In a 2001 interview, Asher recalled the scene as one of his most challenging directorial assignments ever:

"It was complicated with the girls doing the candy bit. It was extremely hard to time the conveyor belt, building up speed, stuffing candy in their mouths, their blouses."


In a business that cultivates yes-men, Asher also was known for resolutely standing up to stars when he had to. During his first week on the show, he found out that Ball was trying to direct other actors from behind the stage. He confronted her, saying that she could either fire him or let him be the sole director.

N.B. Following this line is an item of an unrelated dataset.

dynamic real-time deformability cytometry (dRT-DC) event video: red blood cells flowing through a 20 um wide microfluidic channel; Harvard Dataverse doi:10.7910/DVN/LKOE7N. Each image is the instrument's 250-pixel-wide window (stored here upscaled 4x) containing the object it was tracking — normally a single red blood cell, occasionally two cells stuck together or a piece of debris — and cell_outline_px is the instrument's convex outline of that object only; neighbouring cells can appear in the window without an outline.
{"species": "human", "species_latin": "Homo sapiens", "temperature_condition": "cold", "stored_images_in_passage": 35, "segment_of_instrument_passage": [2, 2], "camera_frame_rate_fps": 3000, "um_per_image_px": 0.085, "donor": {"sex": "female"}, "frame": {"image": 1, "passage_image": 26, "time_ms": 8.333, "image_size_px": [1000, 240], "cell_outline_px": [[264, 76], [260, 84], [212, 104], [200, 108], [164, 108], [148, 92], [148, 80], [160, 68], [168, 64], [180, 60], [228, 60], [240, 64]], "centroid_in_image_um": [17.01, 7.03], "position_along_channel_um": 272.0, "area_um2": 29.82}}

Ball rushed off the set in tears, and Desi Arnaz began screaming at him in Spanish, he recalled, until Asher was able to explain what had happened. "He said I was absolutely right," Asher recalled in the interview.

When he wasn't making classic TV shows, Asher wrote and directed the string of classic beach-party movies of the 1960s that starred Frankie Avalon and Annette Funicello. He also was a friend of Frank Sinatra, Sammy Davis Jr. and other members of the famed Rat Pack. Asher's son Bill recalled that his father would sometimes fly with the actors on Sinatra's plane from L.A. to Las Vegas for a night on the town, and then rush back in time to be on the TV set at 5 a.m. "Those guys were living life big," he explained.